Europe has sought to reduce its reliance on Russian oil and gas since Moscow invaded Ukraine. Russia in turn has slashed gas deliveries, causing energy prices to spike across Europe.
Austria imported 80 percent of its gas from Russia before the war broke out in late February.
By October, Russia accounted for just 23 percent of Austria’s gas imports, according to the government, as the country has filled up storage tanks and sought to buy the fossil fuel elsewhere.
Experts, however, say the Alpine nation of nine million is still dependent on it in the long run.
“I think we can be more confident for this winter, for this season, than we were maybe six months ago,” OMV CEO Alfred Stern told AFP on Friday in his modern office with a view over Vienna.
“But the work must go on now, also with a view to the next season,” he added.
He said the energy and chemicals group, which employs more than 22,000 people worldwide, had just signed an agreement in Abu Dhabi to try to secure gas deliveries for next winter.
- Russian exit -
Following European sanctions on Moscow, OMV froze its investments in Russia and has withdrawn from the Nord Stream 2 gas pipeline project.
“Because of the changed situation, we have decided Russia will no longer be a core region for us.
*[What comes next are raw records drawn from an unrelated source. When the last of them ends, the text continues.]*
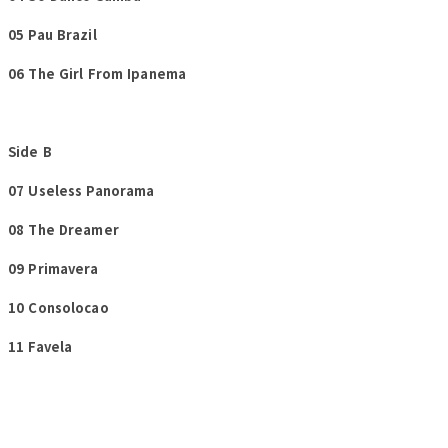
05 Pau Brazil
06 The Girl From Ipanema
Side B
07 Useless Panorama
08 The Dreamer
09 Primavera
10 Consolocao
11 Favela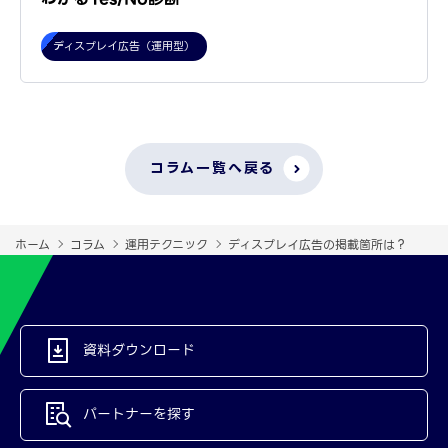
ディスプレイ広告（運用型）
コラム一覧へ戻る
ホーム
コラム
運用テクニック
ディスプレイ広告の掲載箇所は？
資料ダウンロード
パートナーを探す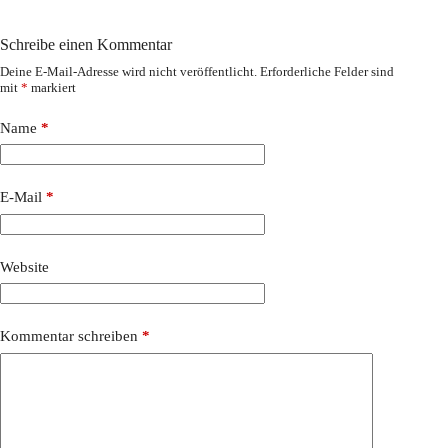
Schreibe einen Kommentar
Deine E-Mail-Adresse wird nicht veröffentlicht.
Erforderliche Felder sind
mit
*
markiert
Name
*
E-Mail
*
Website
Kommentar schreiben
*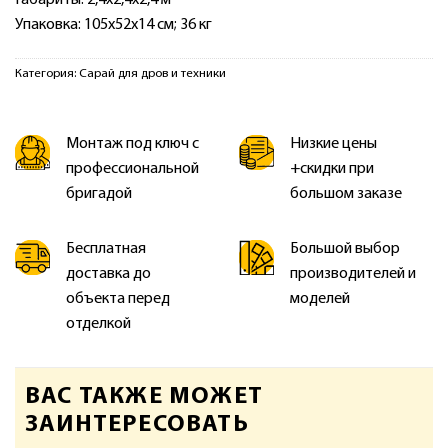
Упаковка: 105х52х14 см; 36 кг
Категория:
Сарай для дров и техники
Монтаж под ключ с
Низкие цены
профессиональной
+скидки при
бригадой
большом заказе
Бесплатная
Большой выбор
доставка до
производителей и
объекта перед
моделей
отделкой
ВАС ТАКЖЕ МОЖЕТ
ЗАИНТЕРЕСОВАТЬ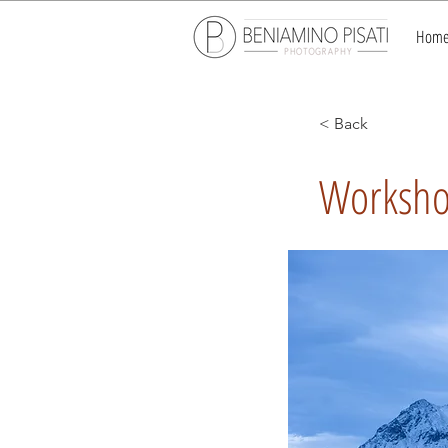
Hom
< Back
Workshop
Workshop Fotografic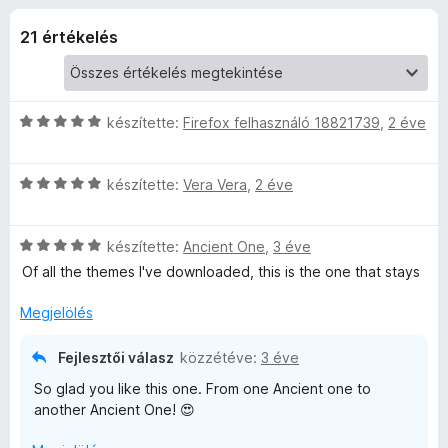
o
r
e
t
21 értékelés
g
u
é
é
k
s
s
e
z
l
C
készítette:
Firefox felhasználó 18821739
,
2 éve
é
í
e
s
s
t
i
:
C
l
készítette:
Vera Vera
ő
,
2 éve
T
4
s
l
k
,
i
a
h
8
C
l
készítette:
Ancient One
,
3 éve
g
/
s
l
o
Of all the themes I've downloaded, this is the one that stays
5
e
i
a
s
l
g
é
Megjelölés
l
o
r
m
a
s
t
Fejlesztői válasz
közzétéve:
3 éve
g
é
é
e
So glad you like this one. From one Ancient one to
o
r
k
another Ancient One! 😍
s
t
e
b
é
é
l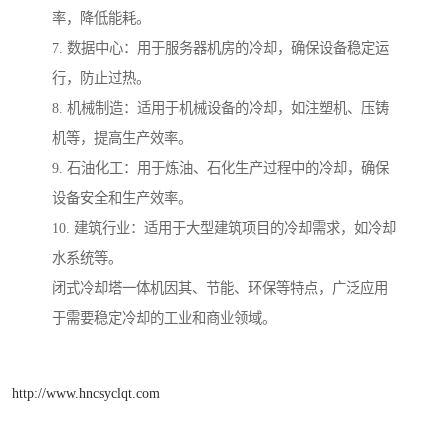
率，降低能耗。
7. 数据中心：用于服务器机房的冷却，确保设备稳定运
行，防止过热。
8. 机械制造：适用于机械设备的冷却，如注塑机、压铸
机等，提高生产效率。
9. 石油化工：用于炼油、石化生产过程中的冷却，确保
设备安全和生产效率。
10. 建筑行业：适用于大型建筑项目的冷却需求，如冷却
水系统等。
闭式冷却塔一体机因其、节能、环保等特点，广泛应用
于需要稳定冷却的工业和商业领域。
http://www.hncsyclqt.com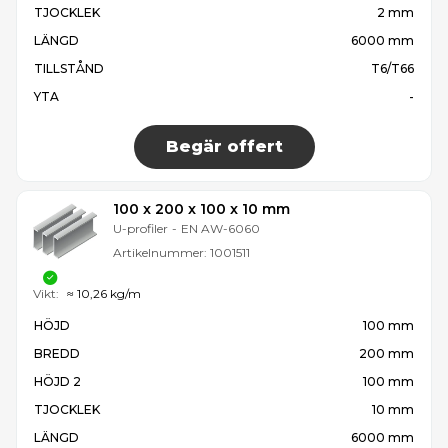
TJOCKLEK
2 mm
LÄNGD
6000 mm
TILLSTÅND
T6/T66
YTA
-
Begär offert
100 x 200 x 100 x 10 mm
U-profiler
-
EN AW-6060
Artikelnummer:
1001511
Vikt:
≈ 10,26 kg/m
HÖJD
100 mm
BREDD
200 mm
HÖJD 2
100 mm
TJOCKLEK
10 mm
LÄNGD
6000 mm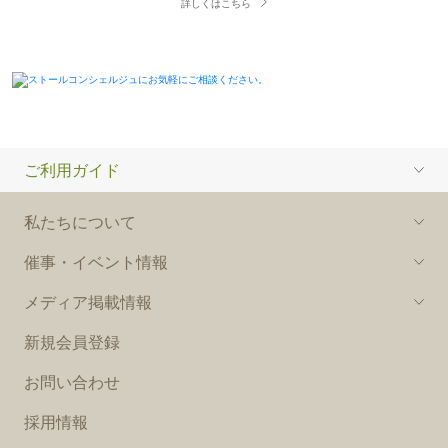
詳しくはこちら
ご利用ガイド
私たちについて
催事・イベント情報
メディア掲載情報
新規会員登録
お問い合わせ
採用情報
This means we will not invest further there and we will consider all options including sale and exit,” said Stern, the firm’s 57-year-old CEO since September 2021.
An EU embargo on Russian crude goes into effect on Monday, while the bloc also agreed on a $60-a-barrel ceiling on Russian oil exports on Friday.
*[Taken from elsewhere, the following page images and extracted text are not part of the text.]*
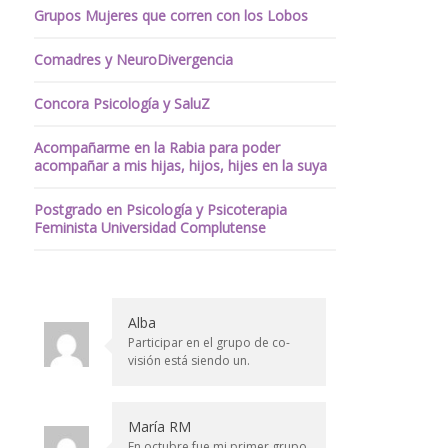
Grupos Mujeres que corren con los Lobos
Comadres y NeuroDivergencia
Concora Psicología y SaluZ
Acompañarme en la Rabia para poder
acompañar a mis hijas, hijos, hijes en la suya
Postgrado en Psicología y Psicoterapia
Feminista Universidad Complutense
Alba
Participar en el grupo de co-
visión está siendo un.
María RM
En octubre fue mi primer grupo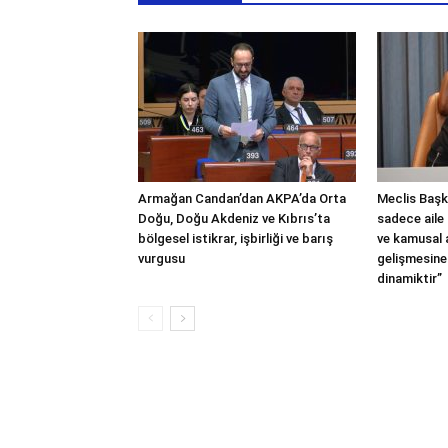
Armağan Candan’dan AKPA’da Orta
Meclis Başka
Doğu, Doğu Akdeniz ve Kıbrıs’ta
sadece aile 
bölgesel istikrar, işbirliği ve barış
ve kamusal
vurgusu
gelişmesine
dinamiktir”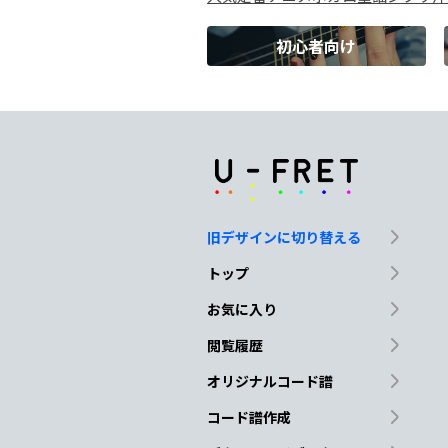
気
の利いた言葉も
出て
初心者向け
F
C
君の隣歩
く事に
G
E7
慣れ
てない自分が 恥
ず
旧デザインに切り替える
Dm
G
トップ
想いがあふれたら
どう
お気に入り
閲覧履歴
C
Am
オリジナルコード譜
ど
んなきっかけタイ
ミ
コード譜作成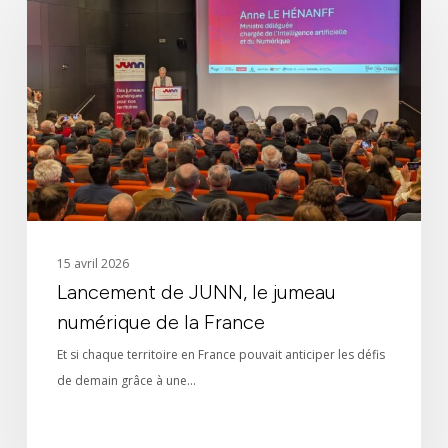
JUNN,
le
jumeau
numérique
de
la
France
15 avril 2026
Lancement de JUNN, le jumeau
numérique de la France
Et si chaque territoire en France pouvait anticiper les défis
de demain grâce à une…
The embargo will prevent shipments of Russian crude by tanker vessel to the EU, which accounts for two thirds of imports, the rest arriving by pipeline.
OMV – known for its ties with the former Soviet Union from 1968 and for working closely with Russian giant Gazprom until the invasion of Ukraine – operates 1,800 petrol pumps in 10 European countries.
It also develops and produces oil and gas in Europe, the Middle East, Africa, the North Sea and the Asia-Pacific region.
- ‘Immorally’ high profits -
The energy giant announced in October that it recorded a high third-quarter profit thanks to soaring energy prices – with Stern describing OMV’s performance as “outstanding”.
Greenpeace and other activists have slammed the company’s “immorally” high profits.
Stern said profits supported the company as it seeks to reduce its carbon footprint and develop alternatives to oil and gas, saying such changes “didn’t happen overnight”.
He said in the meantime OMV was increasing its investment in gas as a “stopgap measure”, including considering developing an offshore gas field in the Black Sea off Romania.
“I actually see us as part of the solution (on climate change), because large and financially strong companies are necessary to implement such major challenges,” he said.